Is Chapter 13 Bankruptcy Better Than Chapter 7?

For some Minnesota debtors, Chapter 13 might be the only option

If you’re considering filing for bankruptcy, you’ll typically want to file under Chapter7, because it offers an immediate discharge of all debts (with some exceptions). With a Chapter 13 bankruptcy plan, the debtor will pay some amount toward their debts over a period of three to five years before their debts are discharged. For some debtors, there may be no other option than to file under Chapter 13. For others, filing under Chapter 13 might be the better option. To evaluate which chapter a debtor should pursue, they must first determine their current monthly income and whether that income is sufficient to pay their debts.

Determining current monthly income

To determine the debtor’s current monthly income (CMI) for bankruptcy purposes, they must calculate all income received during the six full months before filing. For example, if a debtor is filing for bankruptcy on August 15, that debtor would calculate all income for the months of February through July, and then divide that income by six. For debtors who do not receive consistent income throughout the year, they will want to time their filing when their CMI is favorable.

For married debtors, their spouse’s income must be included in their CMI, unless the couple is legally separated. This is the case whether a debtor is filing for bankruptcy together—with their spouse—or as an individual.

The means test

A means test has been developed to ensure that only debtors without the means to pay their debts qualify for a Chapter 7 discharge. If the debtor has means (excess disposable income) to pay their debts, their creditors should have access to that extra income to satisfy at least a portion of the debt.

The means test has two parts. The first involves determining if the debtor’s CMI is more or less than the median family income for Minnesota. If it’s less, the debtor passes the test and qualifies for a Chapter 7 discharge. If the debtor’s income is higher, they must complete the second part of the means test calculation to determine if they will qualify for a Chapter 7 discharge.

This second calculation involves deducting certain necessary expenses from the debtor’s CMI to determine how much disposable income the debtor has. If they’re not found to have enough disposable income, they will pass the means test and qualify for a Chapter 7 discharge. If not, the debtor will only be able to file under Chapter 13.
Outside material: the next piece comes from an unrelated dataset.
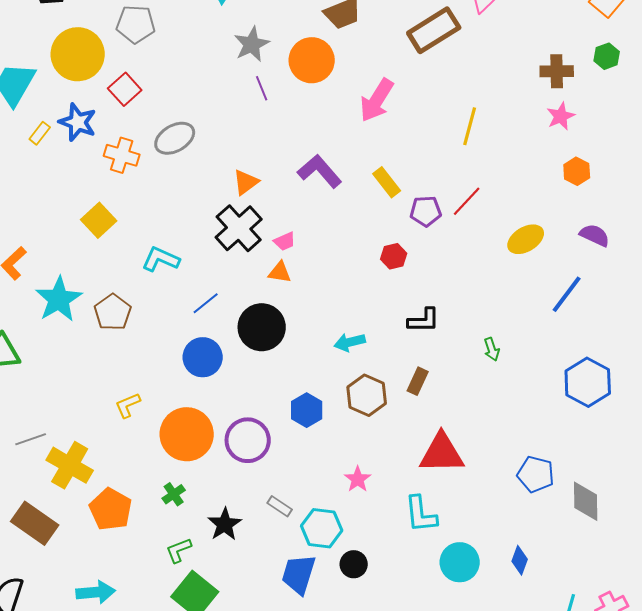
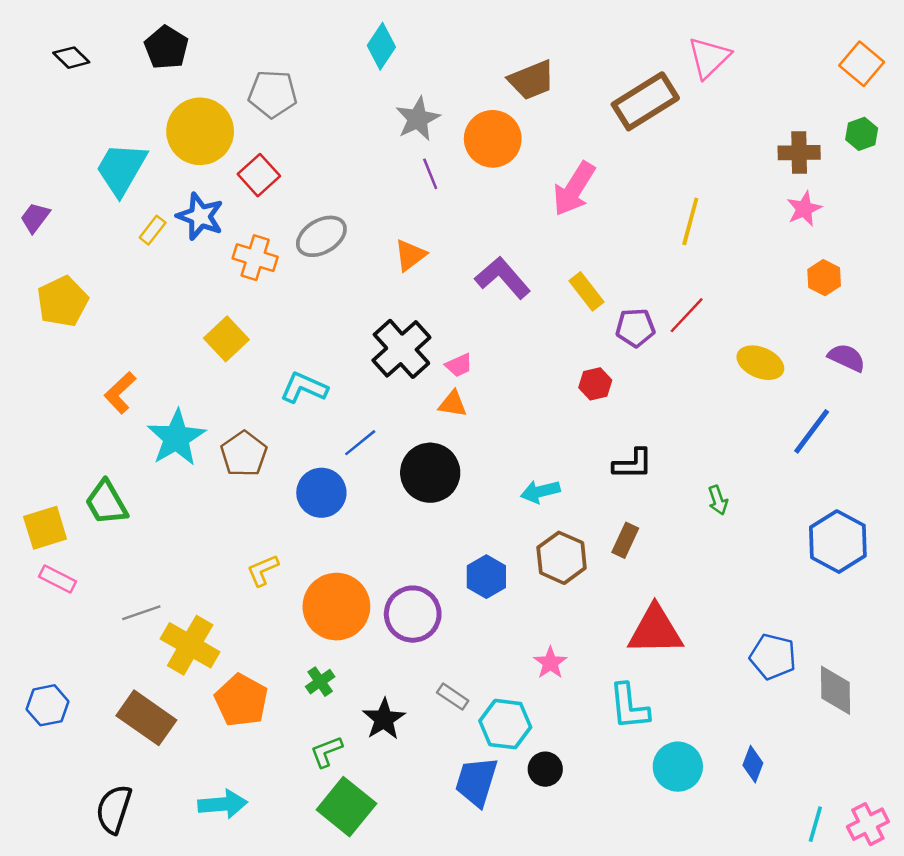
orange triangle: (246, 182) -> (410, 255), moved
yellow ellipse: (526, 239) -> (760, 363), turned 54
blue circle: (203, 357) -> (321, 493), moved

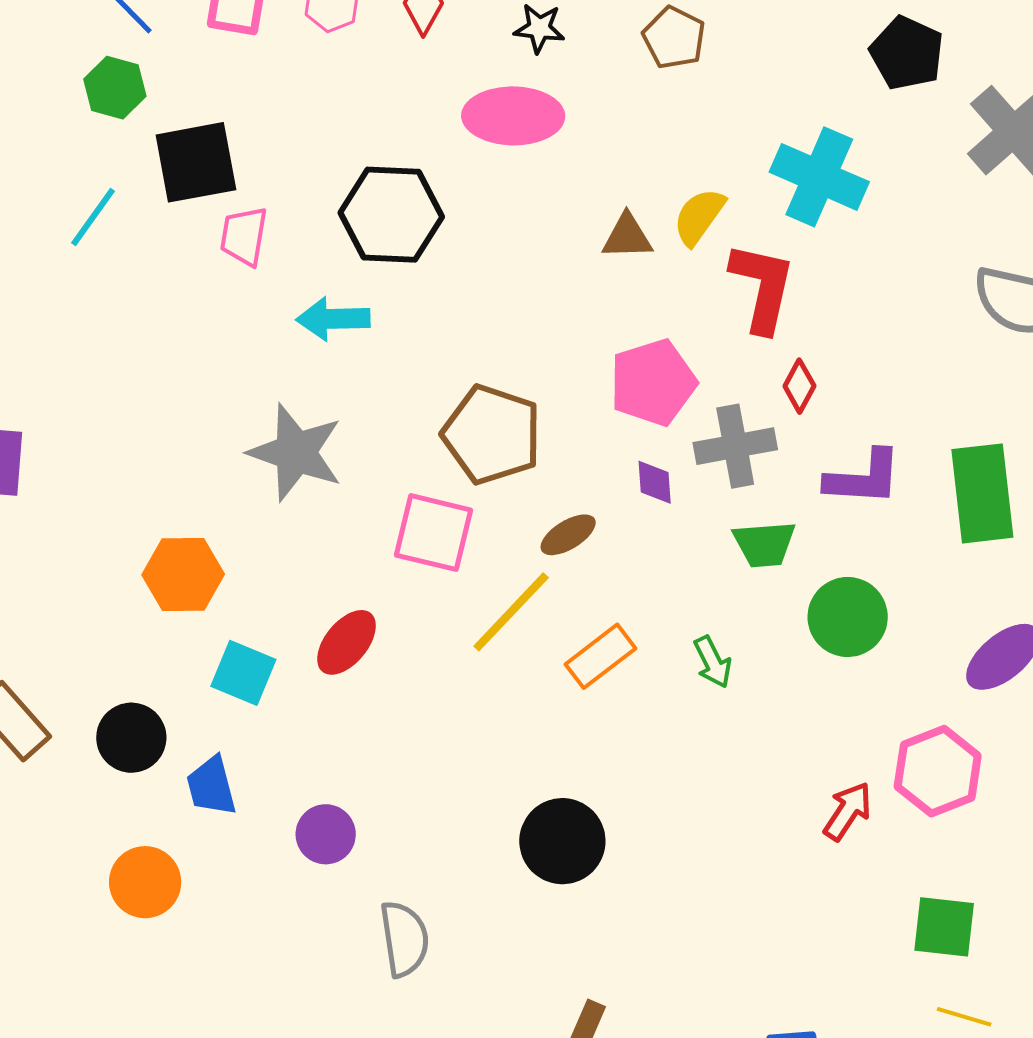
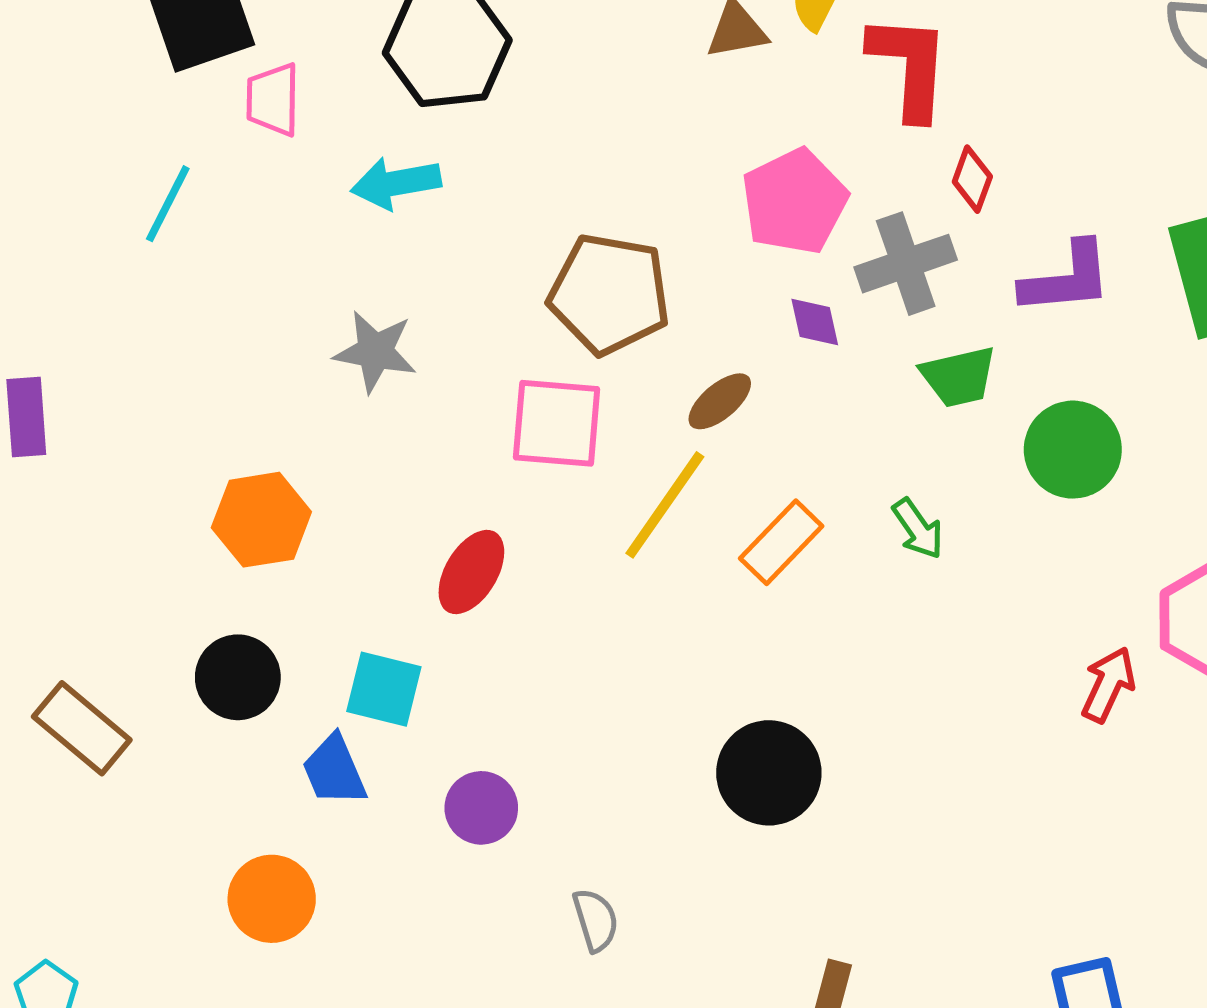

Chapter 7 bankruptcy is often called “liquidation,” because a trustee is appointed by the court to inventory the debtor’s assets and sell those assets off to pay creditors. Many assets are exempt from liquidation by the trustee during bankruptcy. However, some are not, or are worth more than the exemption allows. If a debtor wants to keep a non-exempt asset or prevent sale of an asset valued more than the exemption, their only method may be to file under Chapter 13.

For example, a debtor who owns a home or vehicle with equity of an amount greater than the current exemption amount may not want to lose that property. A debtor will likely be able to keep that asset in a Chapter 13 bankruptcy—however, the amount of non-exempt assets a debtor owns will be used to calculate the minimum amount that debtor must pay through their Chapter 13 plan.

Previous bankruptcies

If a debtor has already received one discharge under Chapter 7, that debtor must wait:

  • eight years to file a second Chapter 7 bankruptcy petition
  • four years to file a Chapter 13 bankruptcy

Those time periods are calculated from the filing date of the first bankruptcy petition.

These issues and more must be considered when consumers determine which chapter to file under for bankruptcy. The first step you should make prior to making this decision is to speak with an experienced Minnesota bankruptcy attorney.